### Exercise requirements:
Would you retype exactly the lines below, from the one containing "nose: (113, 102)" through the end of the entries, both ends included, but not the pictures?

::::::::

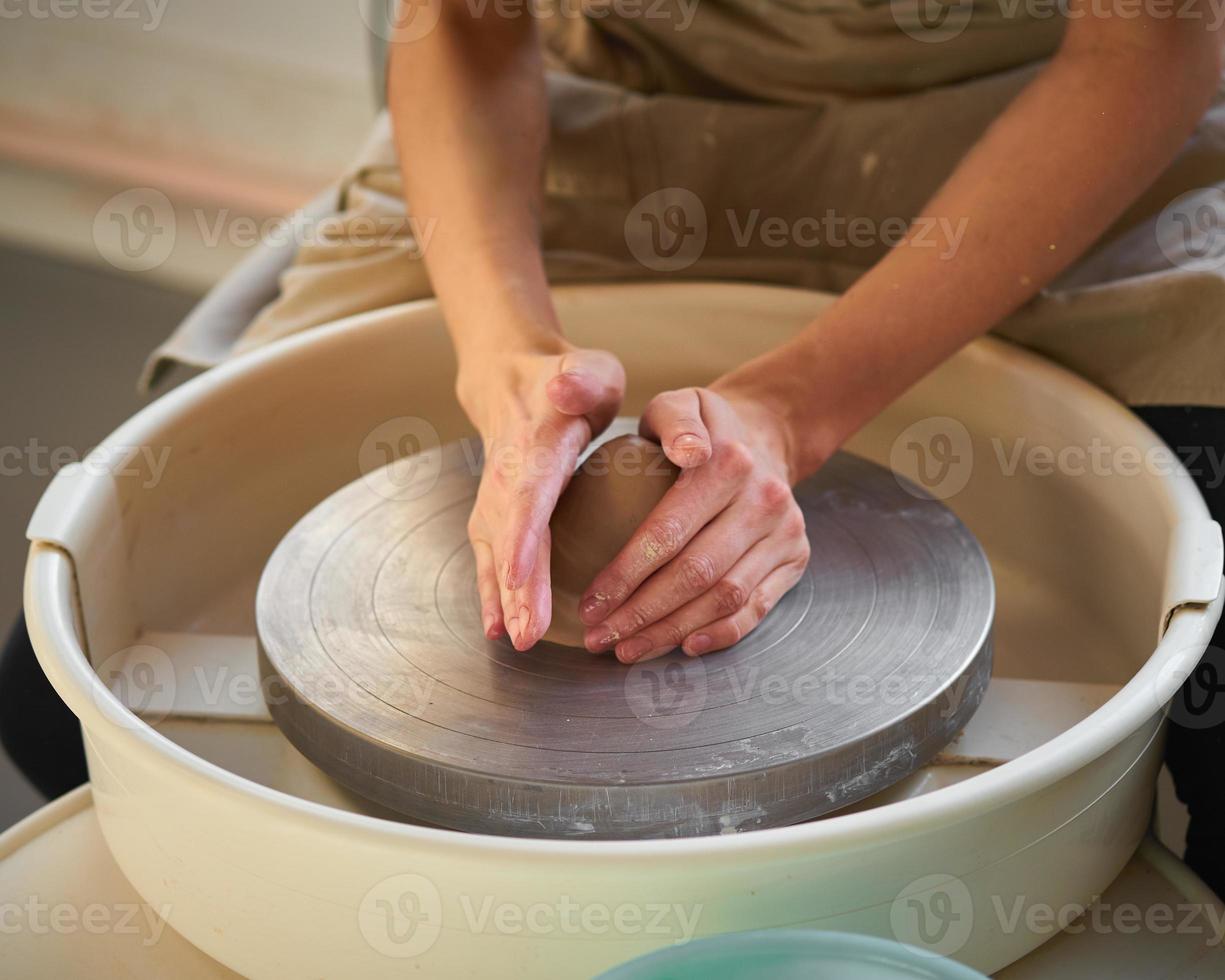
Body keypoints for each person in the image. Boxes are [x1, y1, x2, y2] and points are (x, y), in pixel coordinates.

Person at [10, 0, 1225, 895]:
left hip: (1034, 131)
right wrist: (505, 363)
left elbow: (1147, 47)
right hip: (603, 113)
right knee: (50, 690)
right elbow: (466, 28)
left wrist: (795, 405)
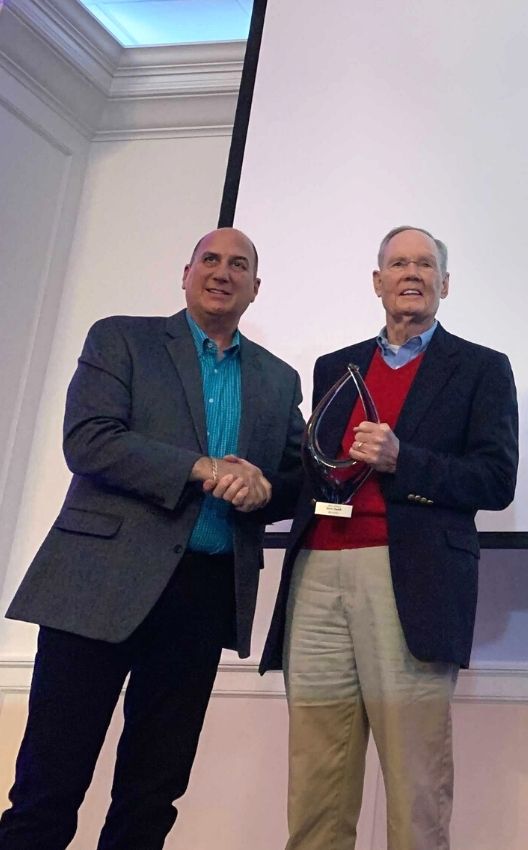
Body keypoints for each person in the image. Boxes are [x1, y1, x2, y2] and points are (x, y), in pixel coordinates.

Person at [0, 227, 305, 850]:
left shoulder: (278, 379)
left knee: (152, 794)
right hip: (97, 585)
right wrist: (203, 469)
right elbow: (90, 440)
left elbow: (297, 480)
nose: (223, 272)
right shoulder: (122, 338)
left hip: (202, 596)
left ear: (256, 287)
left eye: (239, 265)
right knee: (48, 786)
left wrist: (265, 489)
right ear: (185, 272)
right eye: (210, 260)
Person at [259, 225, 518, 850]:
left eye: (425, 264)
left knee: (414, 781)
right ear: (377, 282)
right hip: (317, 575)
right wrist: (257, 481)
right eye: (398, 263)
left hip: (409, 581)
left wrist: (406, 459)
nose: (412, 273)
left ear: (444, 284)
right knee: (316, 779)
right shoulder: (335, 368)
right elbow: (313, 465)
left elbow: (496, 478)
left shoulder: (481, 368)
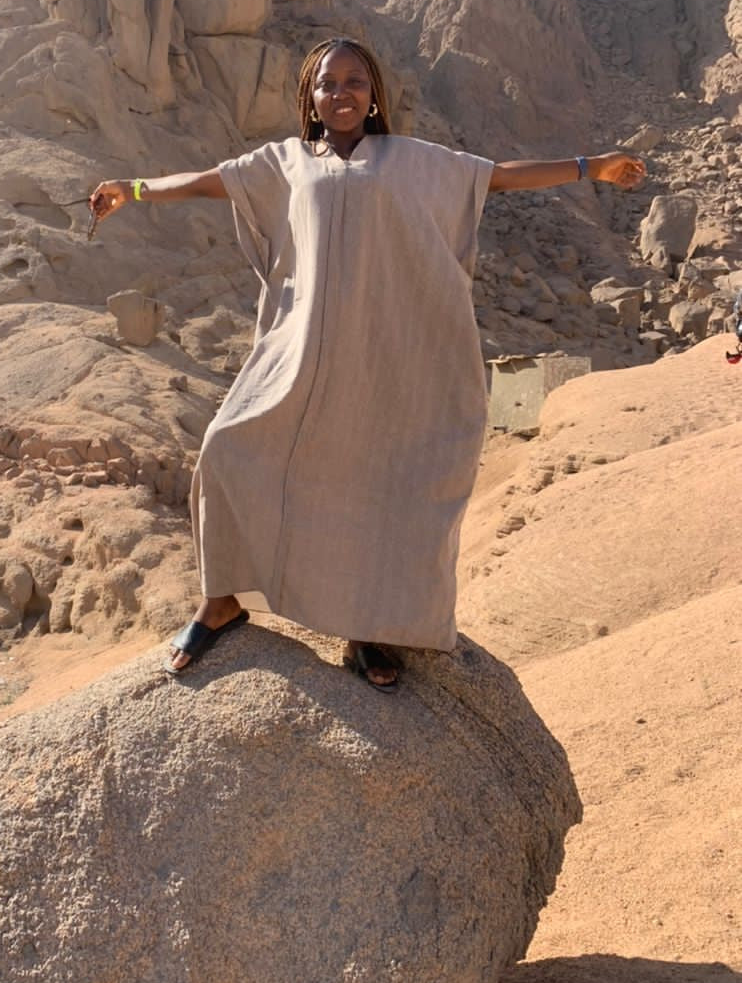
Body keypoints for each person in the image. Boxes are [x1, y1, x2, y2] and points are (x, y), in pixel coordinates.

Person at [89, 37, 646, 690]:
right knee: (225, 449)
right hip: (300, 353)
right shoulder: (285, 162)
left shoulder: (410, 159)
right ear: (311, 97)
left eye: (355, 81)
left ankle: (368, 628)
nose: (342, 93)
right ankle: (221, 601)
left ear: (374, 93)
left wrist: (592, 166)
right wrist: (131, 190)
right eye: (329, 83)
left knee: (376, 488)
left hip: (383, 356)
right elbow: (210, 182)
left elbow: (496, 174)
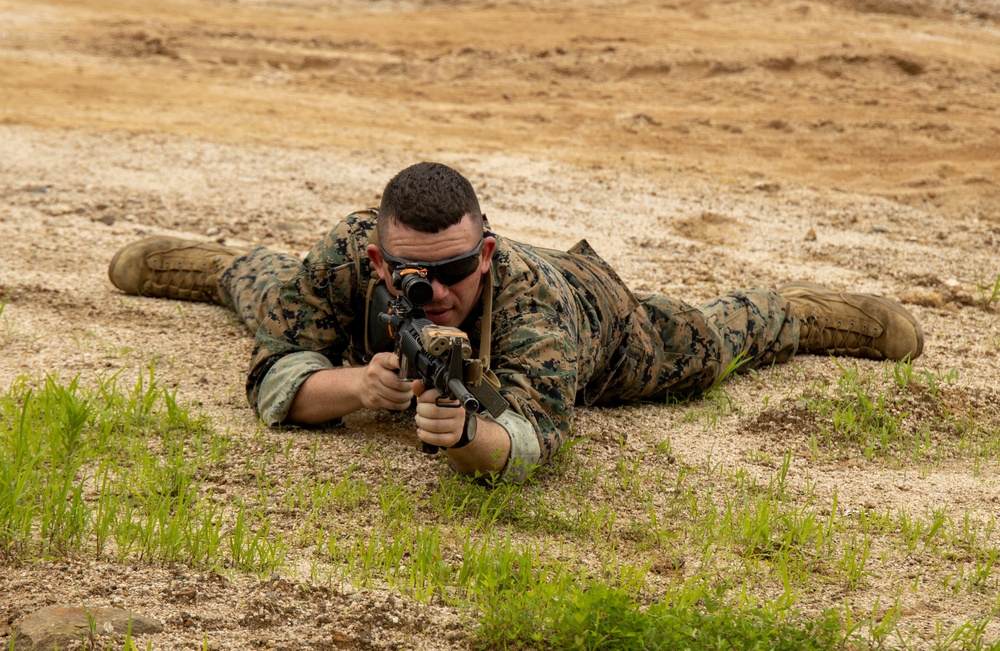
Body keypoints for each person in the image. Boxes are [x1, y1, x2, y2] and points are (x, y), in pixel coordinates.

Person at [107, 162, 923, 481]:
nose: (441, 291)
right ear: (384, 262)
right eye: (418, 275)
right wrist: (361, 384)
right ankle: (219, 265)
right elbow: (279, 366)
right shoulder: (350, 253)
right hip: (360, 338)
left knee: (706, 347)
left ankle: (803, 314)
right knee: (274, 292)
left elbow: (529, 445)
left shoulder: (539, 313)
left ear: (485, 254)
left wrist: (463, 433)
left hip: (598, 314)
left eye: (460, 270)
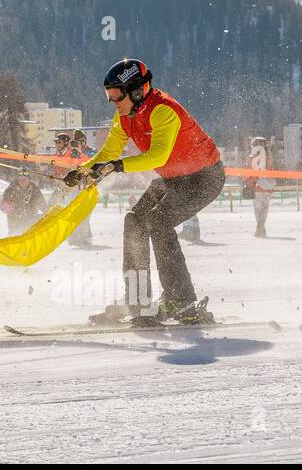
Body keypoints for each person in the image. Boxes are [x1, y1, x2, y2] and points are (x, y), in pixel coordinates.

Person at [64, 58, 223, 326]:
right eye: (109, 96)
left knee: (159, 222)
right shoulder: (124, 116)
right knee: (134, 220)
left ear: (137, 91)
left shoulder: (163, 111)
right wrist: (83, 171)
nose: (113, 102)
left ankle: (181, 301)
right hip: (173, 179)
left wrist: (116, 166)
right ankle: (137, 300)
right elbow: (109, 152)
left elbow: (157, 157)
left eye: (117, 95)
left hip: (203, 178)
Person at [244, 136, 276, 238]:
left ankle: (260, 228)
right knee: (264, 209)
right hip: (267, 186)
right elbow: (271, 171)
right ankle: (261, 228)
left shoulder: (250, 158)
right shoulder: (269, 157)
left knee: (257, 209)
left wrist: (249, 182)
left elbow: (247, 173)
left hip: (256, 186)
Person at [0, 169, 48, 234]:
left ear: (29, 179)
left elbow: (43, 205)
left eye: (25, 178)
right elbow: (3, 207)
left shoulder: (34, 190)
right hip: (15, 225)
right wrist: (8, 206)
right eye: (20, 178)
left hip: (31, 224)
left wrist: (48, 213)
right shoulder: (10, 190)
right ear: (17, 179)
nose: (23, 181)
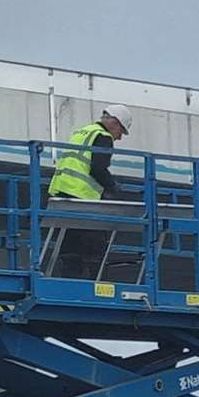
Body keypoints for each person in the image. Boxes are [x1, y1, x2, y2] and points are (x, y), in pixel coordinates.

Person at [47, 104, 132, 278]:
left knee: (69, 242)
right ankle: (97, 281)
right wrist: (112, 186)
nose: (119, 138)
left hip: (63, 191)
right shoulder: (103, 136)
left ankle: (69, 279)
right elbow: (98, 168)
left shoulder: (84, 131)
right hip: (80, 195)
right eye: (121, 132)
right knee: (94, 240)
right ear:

::::::::

### Solution:
nose: (113, 102)
left ankle: (181, 301)
right hip: (173, 179)
left wrist: (116, 166)
right ankle: (137, 300)
right elbow: (109, 152)
left elbow: (157, 157)
left eye: (117, 95)
left hip: (203, 178)
Person at [244, 136, 276, 238]:
left ankle: (260, 228)
right knee: (264, 209)
right hip: (267, 186)
right elbow: (271, 171)
right ankle: (261, 228)
left shoulder: (250, 158)
right shoulder: (269, 157)
left knee: (257, 209)
left wrist: (249, 182)
left elbow: (247, 173)
left hip: (256, 186)
Person at [0, 169, 48, 234]:
left ear: (29, 179)
left elbow: (43, 205)
left eye: (25, 178)
right elbow: (3, 207)
left shoulder: (34, 190)
right hip: (15, 225)
right wrist: (8, 206)
right eye: (20, 178)
left hip: (31, 224)
left wrist: (48, 213)
right shoulder: (10, 190)
right ear: (17, 179)
nose: (23, 181)
Body keypoints for each person in the image. Boxes are [x1, y1, x2, y2] and points are (x, y), in pixel coordinates.

Person at [47, 104, 132, 278]:
left knee: (69, 242)
right ankle: (97, 281)
right wrist: (112, 186)
nose: (119, 138)
left hip: (63, 191)
right shoulder: (103, 136)
left ankle: (69, 279)
right elbow: (98, 168)
left shoulder: (84, 131)
right hip: (80, 195)
right eye: (121, 132)
right knee: (94, 240)
right ear:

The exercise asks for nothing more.